At the core of each engagement, in one as a consultant for the World Bank, with one as a faculty member of the Aga Khan University Graduate School of Media and Communications, and with others as a director of the respective organisations, I had the participants explore ways of aligning the energy of those around them to pursue common goals so that desired outcomes were achieved. That, after all, is what leadership is about.

In each case we spent time examining how to communicate in ways that influence their colleagues and customers positively, including by developing their emotional intelligence and their negotiating skills. They learned how to overcome undue resistance to change; build consensus to apply common approaches; and reduce the wasting of time and energy that comes from indulging in profitless conflict.

The word that captures the essence of the style I apply is “coaching”. And the “coaching mindset” that underpins it involves developing trust and hence strong relationships, through for instance asking more than telling, and encouraging rather than criticising.

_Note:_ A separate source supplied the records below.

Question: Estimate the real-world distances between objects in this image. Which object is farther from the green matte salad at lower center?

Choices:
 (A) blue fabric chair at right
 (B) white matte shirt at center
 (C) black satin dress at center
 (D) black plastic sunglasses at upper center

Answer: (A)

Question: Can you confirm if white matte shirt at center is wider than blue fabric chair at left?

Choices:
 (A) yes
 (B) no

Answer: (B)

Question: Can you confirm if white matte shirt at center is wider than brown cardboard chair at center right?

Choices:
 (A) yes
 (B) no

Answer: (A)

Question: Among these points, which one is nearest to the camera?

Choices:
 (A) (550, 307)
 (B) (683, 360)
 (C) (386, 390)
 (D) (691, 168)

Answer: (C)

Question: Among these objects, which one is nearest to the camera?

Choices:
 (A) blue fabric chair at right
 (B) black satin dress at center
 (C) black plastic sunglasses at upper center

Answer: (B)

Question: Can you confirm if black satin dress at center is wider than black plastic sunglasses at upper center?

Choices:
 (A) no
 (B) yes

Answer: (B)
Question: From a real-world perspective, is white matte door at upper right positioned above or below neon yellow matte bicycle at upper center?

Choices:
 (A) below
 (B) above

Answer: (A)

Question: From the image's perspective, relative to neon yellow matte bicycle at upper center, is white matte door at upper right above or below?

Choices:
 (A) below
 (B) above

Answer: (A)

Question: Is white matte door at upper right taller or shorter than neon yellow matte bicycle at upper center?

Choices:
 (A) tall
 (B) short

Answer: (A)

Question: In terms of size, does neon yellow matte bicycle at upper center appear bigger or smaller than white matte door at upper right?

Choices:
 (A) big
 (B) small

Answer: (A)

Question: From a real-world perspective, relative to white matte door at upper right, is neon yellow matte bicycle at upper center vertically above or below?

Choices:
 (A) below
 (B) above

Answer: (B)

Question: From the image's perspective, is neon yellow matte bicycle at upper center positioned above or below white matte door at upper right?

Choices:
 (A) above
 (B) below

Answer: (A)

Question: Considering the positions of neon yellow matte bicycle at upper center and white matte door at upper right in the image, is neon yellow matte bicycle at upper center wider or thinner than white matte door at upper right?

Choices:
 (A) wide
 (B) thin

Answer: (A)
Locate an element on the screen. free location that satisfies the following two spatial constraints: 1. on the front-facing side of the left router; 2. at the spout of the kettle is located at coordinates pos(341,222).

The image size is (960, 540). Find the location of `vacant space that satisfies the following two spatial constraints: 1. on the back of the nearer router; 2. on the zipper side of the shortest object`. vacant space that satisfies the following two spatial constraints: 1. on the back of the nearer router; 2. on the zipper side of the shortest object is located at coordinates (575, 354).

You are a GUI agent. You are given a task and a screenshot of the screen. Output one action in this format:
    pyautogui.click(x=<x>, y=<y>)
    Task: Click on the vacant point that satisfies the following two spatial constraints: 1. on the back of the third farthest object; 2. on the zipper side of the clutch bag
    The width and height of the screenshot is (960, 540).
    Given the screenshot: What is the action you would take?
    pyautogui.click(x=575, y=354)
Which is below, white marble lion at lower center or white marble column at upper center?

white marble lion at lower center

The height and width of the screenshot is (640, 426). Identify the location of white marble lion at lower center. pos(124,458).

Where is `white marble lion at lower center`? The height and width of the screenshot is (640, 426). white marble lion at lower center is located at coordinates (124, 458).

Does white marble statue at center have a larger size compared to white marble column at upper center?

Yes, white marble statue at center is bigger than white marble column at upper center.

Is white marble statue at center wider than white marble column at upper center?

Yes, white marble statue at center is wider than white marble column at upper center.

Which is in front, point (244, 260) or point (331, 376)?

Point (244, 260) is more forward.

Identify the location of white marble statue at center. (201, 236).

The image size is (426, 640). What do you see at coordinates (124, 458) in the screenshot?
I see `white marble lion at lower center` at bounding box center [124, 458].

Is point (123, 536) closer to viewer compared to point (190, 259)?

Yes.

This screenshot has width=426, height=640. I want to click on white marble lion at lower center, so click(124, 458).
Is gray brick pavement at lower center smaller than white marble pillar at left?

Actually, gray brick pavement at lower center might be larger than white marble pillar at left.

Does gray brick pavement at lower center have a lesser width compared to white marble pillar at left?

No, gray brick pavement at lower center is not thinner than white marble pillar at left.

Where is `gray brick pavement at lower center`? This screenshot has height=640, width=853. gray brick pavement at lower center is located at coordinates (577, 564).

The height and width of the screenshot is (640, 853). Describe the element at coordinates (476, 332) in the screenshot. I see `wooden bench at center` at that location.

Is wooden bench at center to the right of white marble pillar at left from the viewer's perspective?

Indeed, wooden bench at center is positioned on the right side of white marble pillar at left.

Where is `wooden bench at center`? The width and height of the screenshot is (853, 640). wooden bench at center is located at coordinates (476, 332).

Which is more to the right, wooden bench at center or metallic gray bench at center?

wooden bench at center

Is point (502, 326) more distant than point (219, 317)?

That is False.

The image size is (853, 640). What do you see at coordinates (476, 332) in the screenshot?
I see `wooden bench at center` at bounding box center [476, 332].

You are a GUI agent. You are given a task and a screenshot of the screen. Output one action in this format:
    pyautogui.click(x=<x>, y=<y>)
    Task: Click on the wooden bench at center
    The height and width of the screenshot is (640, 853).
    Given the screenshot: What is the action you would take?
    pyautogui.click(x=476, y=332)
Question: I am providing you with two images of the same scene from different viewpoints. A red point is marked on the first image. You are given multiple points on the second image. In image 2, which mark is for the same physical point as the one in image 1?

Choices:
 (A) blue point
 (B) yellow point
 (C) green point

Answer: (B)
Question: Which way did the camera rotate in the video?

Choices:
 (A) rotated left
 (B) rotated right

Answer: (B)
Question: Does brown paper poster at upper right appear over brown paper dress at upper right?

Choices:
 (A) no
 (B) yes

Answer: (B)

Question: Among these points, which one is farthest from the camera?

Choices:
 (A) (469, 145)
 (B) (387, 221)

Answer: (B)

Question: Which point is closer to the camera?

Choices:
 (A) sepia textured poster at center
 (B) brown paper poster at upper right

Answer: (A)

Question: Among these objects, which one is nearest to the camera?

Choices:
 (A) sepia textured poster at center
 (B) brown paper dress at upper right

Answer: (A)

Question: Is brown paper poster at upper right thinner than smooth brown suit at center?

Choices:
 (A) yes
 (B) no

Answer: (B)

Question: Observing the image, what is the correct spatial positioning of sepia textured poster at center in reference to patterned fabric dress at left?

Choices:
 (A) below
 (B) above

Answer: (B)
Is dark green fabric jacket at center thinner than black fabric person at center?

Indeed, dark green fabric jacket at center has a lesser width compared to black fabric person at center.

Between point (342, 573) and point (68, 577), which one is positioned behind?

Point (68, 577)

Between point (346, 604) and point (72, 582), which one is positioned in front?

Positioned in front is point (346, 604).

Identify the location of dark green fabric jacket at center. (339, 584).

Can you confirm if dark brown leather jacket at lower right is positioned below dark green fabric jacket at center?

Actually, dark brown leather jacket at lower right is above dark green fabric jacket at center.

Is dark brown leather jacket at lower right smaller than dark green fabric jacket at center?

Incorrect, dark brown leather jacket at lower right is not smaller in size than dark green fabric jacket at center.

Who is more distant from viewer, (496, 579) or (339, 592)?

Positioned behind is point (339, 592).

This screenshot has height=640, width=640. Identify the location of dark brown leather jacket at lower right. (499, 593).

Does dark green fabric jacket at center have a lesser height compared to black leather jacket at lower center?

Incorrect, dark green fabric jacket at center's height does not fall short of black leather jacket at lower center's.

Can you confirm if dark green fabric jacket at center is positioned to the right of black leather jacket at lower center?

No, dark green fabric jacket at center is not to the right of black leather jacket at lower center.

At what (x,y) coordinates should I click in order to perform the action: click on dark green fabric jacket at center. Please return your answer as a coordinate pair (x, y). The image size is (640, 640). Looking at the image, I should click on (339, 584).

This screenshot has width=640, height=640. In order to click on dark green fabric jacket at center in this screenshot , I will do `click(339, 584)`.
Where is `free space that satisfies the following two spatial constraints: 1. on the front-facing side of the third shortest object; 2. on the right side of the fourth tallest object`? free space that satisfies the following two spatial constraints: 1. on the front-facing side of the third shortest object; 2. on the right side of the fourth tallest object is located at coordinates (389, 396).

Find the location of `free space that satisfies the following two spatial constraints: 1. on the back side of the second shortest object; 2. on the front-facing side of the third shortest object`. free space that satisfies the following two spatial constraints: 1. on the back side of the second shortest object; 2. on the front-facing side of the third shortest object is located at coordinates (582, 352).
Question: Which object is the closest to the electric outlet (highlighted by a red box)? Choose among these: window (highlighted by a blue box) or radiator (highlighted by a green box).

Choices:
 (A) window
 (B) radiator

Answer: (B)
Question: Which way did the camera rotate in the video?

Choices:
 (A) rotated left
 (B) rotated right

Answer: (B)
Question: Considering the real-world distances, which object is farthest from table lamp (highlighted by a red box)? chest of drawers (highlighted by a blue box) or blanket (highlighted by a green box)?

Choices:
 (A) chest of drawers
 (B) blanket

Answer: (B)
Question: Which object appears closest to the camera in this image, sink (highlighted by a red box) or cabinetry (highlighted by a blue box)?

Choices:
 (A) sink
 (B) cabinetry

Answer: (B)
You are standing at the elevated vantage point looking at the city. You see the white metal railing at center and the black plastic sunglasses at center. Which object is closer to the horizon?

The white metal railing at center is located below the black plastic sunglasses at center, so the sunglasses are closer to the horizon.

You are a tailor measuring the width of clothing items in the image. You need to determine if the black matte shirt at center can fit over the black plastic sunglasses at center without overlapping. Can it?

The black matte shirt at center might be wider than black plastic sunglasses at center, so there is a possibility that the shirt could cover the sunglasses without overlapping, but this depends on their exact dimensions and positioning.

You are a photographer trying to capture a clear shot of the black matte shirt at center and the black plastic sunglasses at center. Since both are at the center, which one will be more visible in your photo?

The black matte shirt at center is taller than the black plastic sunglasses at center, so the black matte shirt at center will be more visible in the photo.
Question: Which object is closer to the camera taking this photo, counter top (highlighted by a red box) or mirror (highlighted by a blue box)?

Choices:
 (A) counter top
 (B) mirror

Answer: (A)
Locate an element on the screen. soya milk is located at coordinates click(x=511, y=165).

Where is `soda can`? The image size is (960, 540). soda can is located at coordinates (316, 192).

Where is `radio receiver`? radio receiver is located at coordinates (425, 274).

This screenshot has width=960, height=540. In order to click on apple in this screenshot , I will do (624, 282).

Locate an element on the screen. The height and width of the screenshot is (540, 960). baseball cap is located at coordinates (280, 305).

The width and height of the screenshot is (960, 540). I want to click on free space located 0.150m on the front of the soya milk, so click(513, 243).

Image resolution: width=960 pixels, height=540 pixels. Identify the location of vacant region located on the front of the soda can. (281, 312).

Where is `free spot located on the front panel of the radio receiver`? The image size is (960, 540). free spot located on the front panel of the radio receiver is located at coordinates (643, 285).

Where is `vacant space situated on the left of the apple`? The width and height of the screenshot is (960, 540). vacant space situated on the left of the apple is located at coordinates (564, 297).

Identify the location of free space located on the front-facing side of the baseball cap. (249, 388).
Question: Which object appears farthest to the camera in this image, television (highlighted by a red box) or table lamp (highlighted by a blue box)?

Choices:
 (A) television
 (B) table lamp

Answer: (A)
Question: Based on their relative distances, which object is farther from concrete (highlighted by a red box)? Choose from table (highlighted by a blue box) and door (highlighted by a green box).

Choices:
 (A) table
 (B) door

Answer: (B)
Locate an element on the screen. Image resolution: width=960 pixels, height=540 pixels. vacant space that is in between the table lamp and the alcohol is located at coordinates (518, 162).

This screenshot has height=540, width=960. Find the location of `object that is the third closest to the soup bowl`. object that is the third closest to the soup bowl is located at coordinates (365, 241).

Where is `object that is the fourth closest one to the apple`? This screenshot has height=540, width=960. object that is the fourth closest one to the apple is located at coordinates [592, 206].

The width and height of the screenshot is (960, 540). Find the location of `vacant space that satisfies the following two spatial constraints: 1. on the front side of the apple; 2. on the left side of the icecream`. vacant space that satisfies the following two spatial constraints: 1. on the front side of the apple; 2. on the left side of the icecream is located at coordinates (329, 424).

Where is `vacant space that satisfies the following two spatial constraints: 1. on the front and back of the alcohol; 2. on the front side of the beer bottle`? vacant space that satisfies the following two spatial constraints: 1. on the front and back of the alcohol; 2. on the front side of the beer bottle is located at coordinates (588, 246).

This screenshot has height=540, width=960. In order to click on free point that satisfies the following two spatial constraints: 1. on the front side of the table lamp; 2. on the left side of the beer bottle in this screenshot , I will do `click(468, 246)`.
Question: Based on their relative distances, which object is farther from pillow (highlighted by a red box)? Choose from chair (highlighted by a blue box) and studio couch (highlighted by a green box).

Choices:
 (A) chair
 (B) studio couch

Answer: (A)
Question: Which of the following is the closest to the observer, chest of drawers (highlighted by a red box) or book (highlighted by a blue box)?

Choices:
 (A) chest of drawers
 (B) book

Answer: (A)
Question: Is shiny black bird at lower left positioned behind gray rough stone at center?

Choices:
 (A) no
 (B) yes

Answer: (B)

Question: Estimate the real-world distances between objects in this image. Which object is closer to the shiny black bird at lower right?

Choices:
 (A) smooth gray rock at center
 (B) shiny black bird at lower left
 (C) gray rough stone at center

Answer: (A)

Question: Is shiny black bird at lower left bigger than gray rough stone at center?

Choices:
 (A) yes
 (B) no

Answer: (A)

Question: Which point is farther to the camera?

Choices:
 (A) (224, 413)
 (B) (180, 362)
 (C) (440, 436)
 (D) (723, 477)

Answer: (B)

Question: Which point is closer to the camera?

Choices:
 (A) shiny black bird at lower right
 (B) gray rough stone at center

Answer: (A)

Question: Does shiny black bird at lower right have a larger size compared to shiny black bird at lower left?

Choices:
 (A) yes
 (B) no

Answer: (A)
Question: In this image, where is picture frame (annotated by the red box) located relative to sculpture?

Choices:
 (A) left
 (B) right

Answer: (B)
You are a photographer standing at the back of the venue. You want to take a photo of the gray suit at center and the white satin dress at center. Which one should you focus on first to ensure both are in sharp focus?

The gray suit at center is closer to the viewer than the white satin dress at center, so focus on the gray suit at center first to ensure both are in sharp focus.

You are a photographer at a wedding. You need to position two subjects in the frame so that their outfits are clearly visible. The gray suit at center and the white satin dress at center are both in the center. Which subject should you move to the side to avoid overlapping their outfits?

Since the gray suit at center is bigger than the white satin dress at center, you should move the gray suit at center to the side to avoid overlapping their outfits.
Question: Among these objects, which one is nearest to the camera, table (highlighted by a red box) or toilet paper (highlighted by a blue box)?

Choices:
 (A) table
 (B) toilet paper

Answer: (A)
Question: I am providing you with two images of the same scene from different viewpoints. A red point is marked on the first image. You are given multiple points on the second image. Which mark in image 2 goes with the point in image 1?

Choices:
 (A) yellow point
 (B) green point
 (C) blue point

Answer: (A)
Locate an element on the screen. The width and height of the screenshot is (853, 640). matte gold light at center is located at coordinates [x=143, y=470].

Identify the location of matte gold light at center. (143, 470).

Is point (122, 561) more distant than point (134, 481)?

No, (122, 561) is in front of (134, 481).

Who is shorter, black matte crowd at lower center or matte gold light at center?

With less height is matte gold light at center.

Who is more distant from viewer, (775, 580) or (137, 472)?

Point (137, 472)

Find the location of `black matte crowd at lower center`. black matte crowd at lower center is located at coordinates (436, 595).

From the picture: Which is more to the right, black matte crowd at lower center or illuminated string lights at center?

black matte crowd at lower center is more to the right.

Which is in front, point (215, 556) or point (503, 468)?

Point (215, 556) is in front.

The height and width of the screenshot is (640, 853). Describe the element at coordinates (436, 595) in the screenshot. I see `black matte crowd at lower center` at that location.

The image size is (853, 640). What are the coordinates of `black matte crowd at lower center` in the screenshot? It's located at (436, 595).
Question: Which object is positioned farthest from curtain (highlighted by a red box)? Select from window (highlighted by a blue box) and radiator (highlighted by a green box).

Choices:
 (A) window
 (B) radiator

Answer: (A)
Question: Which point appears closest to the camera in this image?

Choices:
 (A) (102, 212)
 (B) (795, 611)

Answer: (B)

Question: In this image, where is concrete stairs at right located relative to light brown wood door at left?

The mission those with whom I interacted were challenged to adopt was to become champions of such a “coaching culture”. So that not only do they apply the coaching mindset in the way they operate but to nurture it in others too. For it is through the spread of the coaching style of leadership that an organisation can be uplifted.

We have had enough of the Big Man, know-it-all approach to leading. It may deliver results in the short run, and it may well be necessary in times of crisis. But generally speaking it is more likely to inhibit through the fear on which it relies, suppressing creativity and innovation, and making it much harder to orchestrate succession.

By contrast, a coaching culture promotes candid and respectful conversations among staff that foster reflection, self-awareness and empowerment.

It integrates coaching approaches into the everyday mindsets and interactions across functions and between all levels. Where a coaching culture is present, feedback is valued as a form of ongoing development, conversations are engaging, solutions are collaborative, and mistakes are viewed as opportunities to learn.

The whole concept of coaching is still in its infancy in Kenya, and not least in the public sector. Indeed I have yet to come across any government entity where a budget exists for funding coaching programmes. And what a shame that is, as so many leaders – in government at least as much as elsewhere – could benefit greatly from working with a coach to transform their effectiveness.

So I issue this plea to all our leaders and to those responsible for leadership development: please consider introducing coaching as a normal part of learning and growth. Think deeply about developing a coaching mindset as a central characteristic of leadership, and this within a broader coaching culture.

Before concluding this column I wish to pay tribute to Nick Muriuki, whom I first got to know fifty years ago when he worked with my father in London with Shell, and who passed away a few days ago. He was a true role model for great leadership, filled with humility and humour and always willing to share his great wisdom.